Strength stability over loading time of zirconia-hydroxyapatite composites

Zirconia (ZrO2) and hydroxyapatite (HAp) are commonly used as materials for medical applications, especially in implants, due to their excellent mechanical properties and bioactive function. Their composites characterize with good mechanical (similar Young's modulus and compressive strength to bone) and biological properties such as: higher bioactivity and biocompatibility. In this paper 3YZrO2 -HAp composites were prepared from the nanometric powders via the wet-mixing process and the pressure-less sintering in the air atmosphere at .1150 °C. Then they were examined in terms of properties. The shrinkage was tested using a dilatometer. The structural properties of the specimens were analyzed by X-ray diffraction, Infrared (MIR) and Raman spectroscopy. The morphology of HAp and the microstructure of the 3YZrO2 -HAp composites were evaluated using TEM and SEM microscopy. The samples’ mechanical properties, such as flexural strength and the Young’s modulus, were measured using the biaxial loading method. The hardness and KIC were examined using the Vickers indentation technique. The mechanical tests showed that all the materials revealed susceptibility to subritical cracking - the higher content of HAp in the composites, the weaker tendency of slow crack growth. The bioactive modifier addition decreased the hardness and KIC of the composites and the other mechanical properties. The microstructure investigation showed that the HAp incorporation into the 3Y-ZrO2 matrix led to higher porosity and the growth of 3Y-ZrO2 grains size, as compared to 3Y-ZrO2 without addition.
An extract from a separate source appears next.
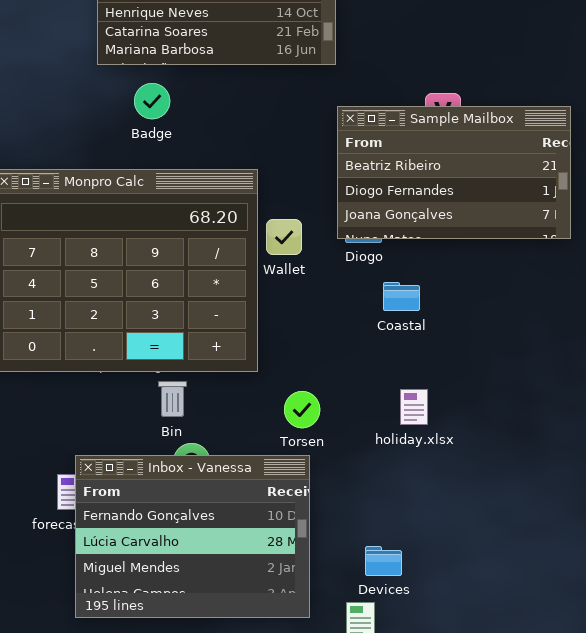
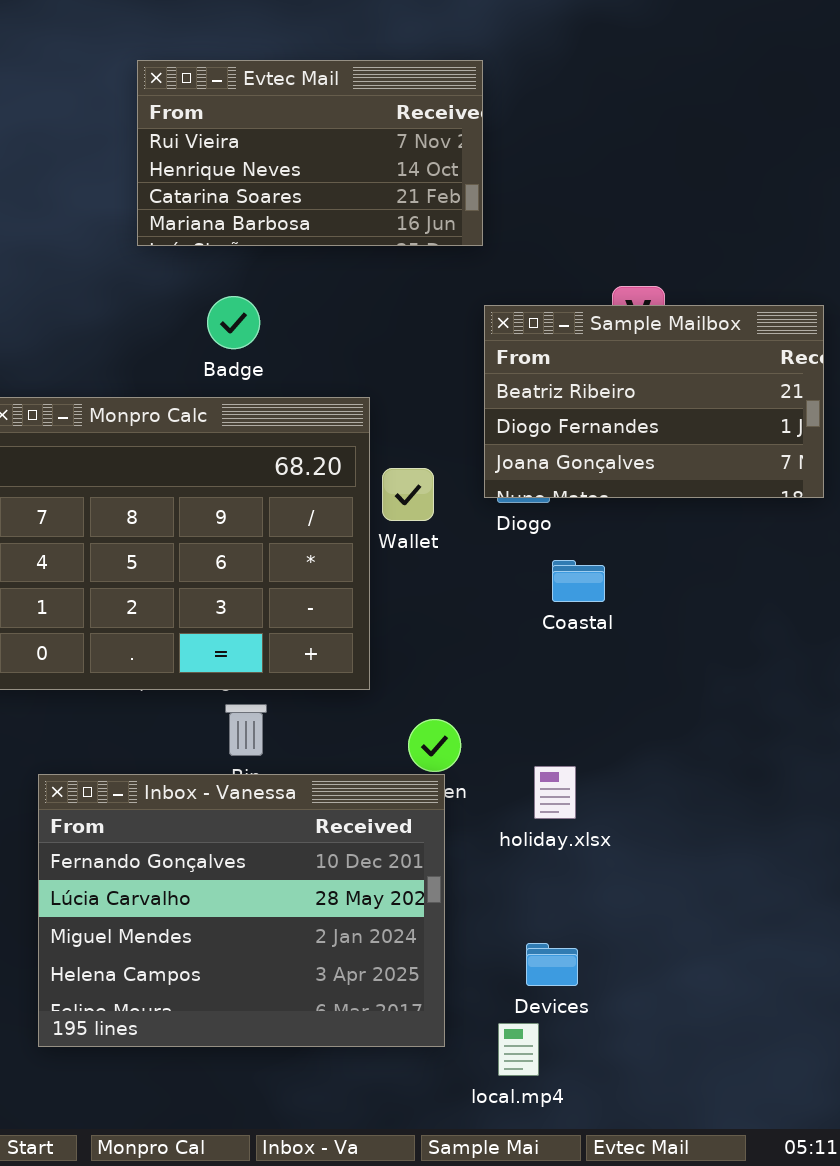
Badge: [134,83,170,119] -> [207,296,260,349], moved
holiday.xlsx: [400,389,428,425] -> [534,766,576,819], moved
Inbox - Vanessa: [75,455,310,618] -> [38,774,445,1047], resized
The XRD results confirmed the MIR and Raman ones. They revealed the HAp decomposition into β-TCP. Additionally, the phase transition of the tetragonal ZrO2(T) into the cubic ZrO2(C) was noted with the increasing HAp content in the composites. The composites’ mechanical properties met the requirements of cancellous bone and may serve as an alternative to biomaterials for bone repair and regeneration processes.